Во втором «Г» классе я дружил с Генкой. Мы с ним подружились, потому что были немного чужими в классе. Я перевёлся из другой школы – мы переехали из Измайлово в Черёмушки, а он был казахом и отличался очень круглым лицом и маленькими узкими глазками. Был он добрым и ребята с ним дружили, но он почему-то стеснялся своей узкоглазости, которая и правда делала его лицо смешным потому, что он пытался всё время округлять глаза. Он даже историю придумал – говорил, что раньше у него глаза были круглыми, а потом ему между глаз попала палка, её врачи удалили, но глаза у него, вместо таких, как у всех, стали узкими.
Не очень правдивая история, когда он рассказывал ее, он делал особенного круглыми глаза, но всё равно не очень убедительно получалось. Мог бы и не пересказывать – никто на его внешность внимания не обращал. Мы подружились ещё и потому, что нам было по пути из школы, жили мы в соседних подъездах. Шли вместе, разные истории друг другу рассказывали, так веселее идти.
И вот как-то спускаемся со школьного крыльца, Генка идёт и чуть не плачет. И срывающимся голосом начинает возмущённо объяснять:
– Инесса Владимировна – наша учительница – написала в дневнике, что я на перемене ругался матом! А я не умею матом ругаться! Я вообще не умею! Ни одного слова не знаю. А когда отец увидит…
Из глаз его готовы были брызнуть слёзы. С отцом ему не повезло. Был он очень строгий, и своих четверых сыновей – Генка был младший – драл как сидоровых коз. Может, даже и хуже. Во всяком случае, Генка его очень боялся.
– Володя, пойдём со мной, скажешь отцу, что я не ругался матом, это не я ругался, Инесса Владимировна написала, что я, а это не я, я даже матом не умею…
Была зима, и на тротуаре были накатаны ледовые дорожки – мы так развлекались, да и идти быстрее – разбегаешься несколько шагов – потом скользишь по ледовой полоске, потом опять разбегаешься. И остаются чёрные полосы гладкого ледка. Обычно их обходят, но Генка так возмущался и махал портфелем, что не заметил, как наступил на лёд.
Тут же его ноги взлетели вверх, даже выше портфеля, и он шмякнулся мягким местом на заснеженный асфальт. И на всю улицу раздался звонкий крик:
– Уй, блядь!
Прохожие стали с интересом оборачиваться. Генка подобрал портфель, насупился и мы пошли дальше. Генку всё равно выдрали, хотя я и сказал его отцу, что Генка матом не ругался и не умеет. Не поверили!
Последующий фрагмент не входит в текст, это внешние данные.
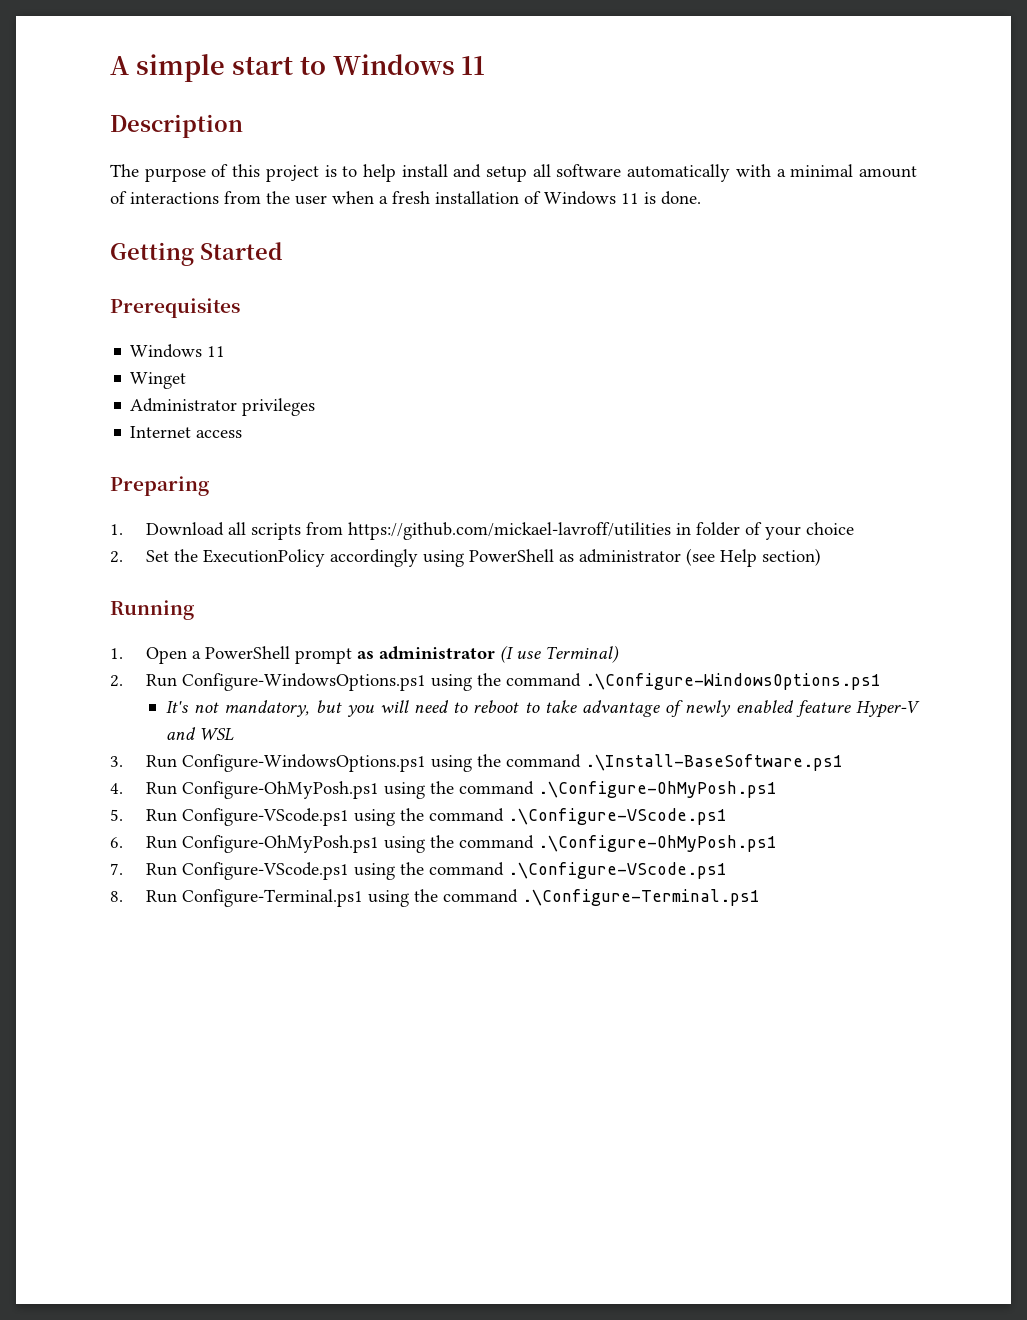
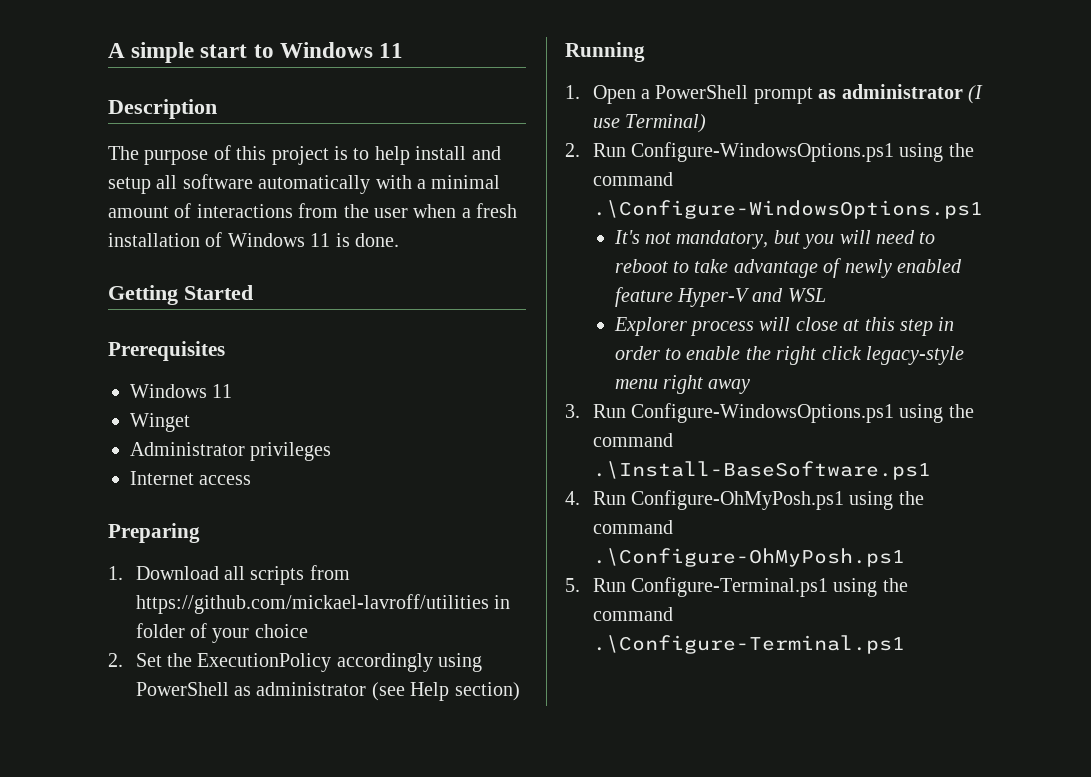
(234, 734) none -> [613,317,955,336] [614,346,965,365] [614,375,751,394] // Explorer process will close at this step in order to enable the right click legacy-style menu right away
[181,808,727,826] [110,835,777,853] [110,862,727,880] [110,890,177,903] Configure-VScode.ps1 using the command .\Configure-VScode.ps1 // 6. Run Configure-OhMyPosh.ps1 using the command .\Configure-OhMyPosh.ps1 // 7. Run Configure-VScode.ps1 using the command .\Configure-VScode.ps1 // 8. Run -> (626, 585) none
История о том, как мы спасали Генку от верной смерти
Жили мы в то время на окраине Москвы, то есть не совсем на окраине – в нашем районе ещё стояли кирпичные девятиэтажки, потом шёл новенький пятиэтажный и почти загородный район Новых Черёмушек. Дальше город кончался, и начинались деревеньки, перелески, луга и пруды.
Нам это очень нравилось. Сразу за метро был огромный пустырь с оврагом, где зимой мы на санках катались с Генкой Айдаровым и Серёжкой Таракановым. Спуск там был очень крутой, но не длинный – только разгонишься – и сразу тормозить приходится.
Но зато, когда уроки заканчивались пораньше – мы могли сесть на автобус и отправиться в Зюзинский лес. Гора там была здоровенная – Лысая гора – ведьмячье место и пустынное в будние дни, зато спускаться классно – едешь себе и едешь, минуту целую, а может и две. Сначала по голому склону, и ветер несёт в лицо колючие снежинки. Потом на скорости выезжаешь на лесную дорогу с крутыми виражами. И если ты ловко проедешь и не вывалишься в сугроб или не врежешься в дерево, то вылетаешь на полной скорости на лёд маленькой речки, и, прогремев полозьями над спящими подо льдом рыбами, – честное слово, там спала рыба, прильнув ко льду и отполировав его стеклянную поверхность, мы видели чёрные спины – выезжаешь на противоположный берег, и едешь ещё, пока не остановишься. Мы и рекорды ставили – сломали каждый по палке и отмечали, кто куда доехал.